*** SUPPLIED RECORDS ***
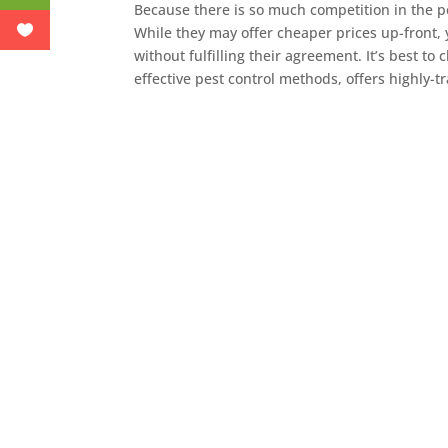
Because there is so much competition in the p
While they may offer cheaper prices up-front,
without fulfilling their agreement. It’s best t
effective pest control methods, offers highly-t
*** End of SUPPLIED RECORDS ***
*** SUPPLIED RECORDS ***
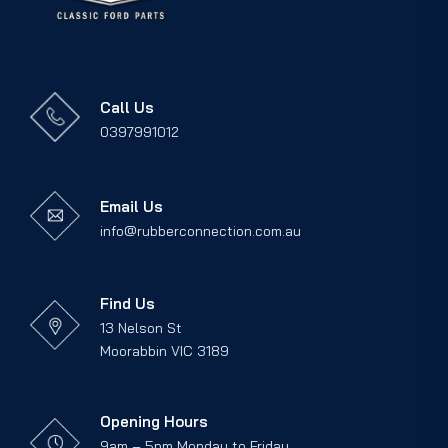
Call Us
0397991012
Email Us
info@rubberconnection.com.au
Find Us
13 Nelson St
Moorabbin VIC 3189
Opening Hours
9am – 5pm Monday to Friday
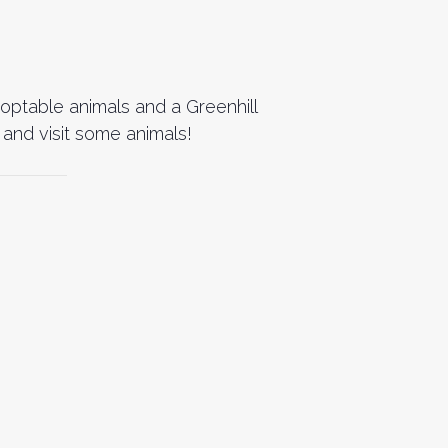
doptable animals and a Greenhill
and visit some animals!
*** End of SUPPLIED RECORDS ***
— ABOUT THIS EXERCISE —
Copy word for word the lines starting with the one that contains "Because there is so much competition in the p" and going on through the one that contains "effective pest control", including both of those lines.

— ANSWER FOR THE TASK —
Because there is so much competition in the p
While they may offer cheaper prices up-front,
without fulfilling their agreement. It’s best t
effective pest control methods, offers highly-t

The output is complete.